Reflections: Surface Level podcast
EP: Beautiful Gowns, Pt 2 *I wrote this over a year ago, when the episode came out. It's been sitting in my drafts since... until now.*
Honestly, this is why when we're having conversations about gender nonconformity and masculinity there needs to be different representations of masculinity present in the room. Not just people with penises. And not just people who have not experienced life through a coersed feminine lens.
Some of us did not get to choose femininity.
Thankfully, through the tutelage of Black beings I will forever admire for praying life into me and laying healing hands when my body needed it the most, I realized my capabilities and unlearned the internalized misogyny deeply rooted into my psyche. This helped me to heal from the onslaught of misogynoir and femmephobia I experienced, which has freed me up to do and be anything I can imagine. It’s so fly. Sometimes I can reflect what people deem as feminine in my physical expression. However, my grounded state of being is more aligned with masculine energies. Which, by the way, means nothing. We are the sum of our parts. All of us.

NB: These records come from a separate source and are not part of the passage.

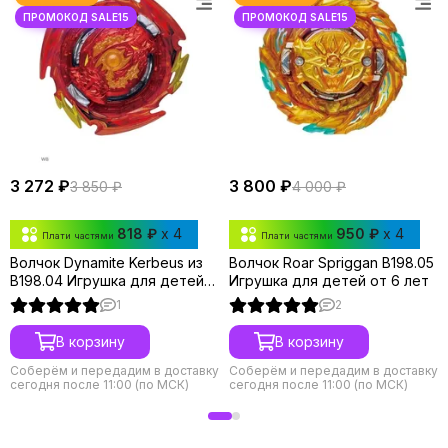
3 272 ₽
3 800 ₽
3 850 ₽
4 000 ₽
818 ₽
x 4
950 ₽
x 4
Плати частями
Плати частями
Волчок Dynamite Kerbeus из
Волчок Roar Spriggan B198.05
B198.04 Игрушка для детей
Игрушка для детей от 6 лет
от 6 лет.
1
2
В корзину
В корзину
Соберём и передадим в доставку
Соберём и передадим в доставку
сегодня после 11:00 (по МСК)
сегодня после 11:00 (по МСК)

If you're gonna talk about us, incorrectly, at least have the balls to invite us into the room.
Tomboy is a reductive term that came from an ignorant, Cisgender point of view projected onto Trans identities.
Some may identify with the term, but to me it sounds and feels like a form of coercive branding; especially in reflection of my younger experiences with that word.
I had no other language for my experiences so I was forced to use this word to describe myself, as I heard it used to describe me. But Tomboy is so far from who I am and who I was as a child.
I was a human soul, a blob if you will, that saw himself as he saw the boys, bois, and masculine-leaning people in his life. One and the same.
I am still a blob in a human body. I see myself in some forms of the masculine in my life, and I see myself in some forms of the feminine as well. I know where my essence lies, however. I see Them as I see Him, one and the same.
That is my truth. Let's expand these queer spaces for more truth to be let in.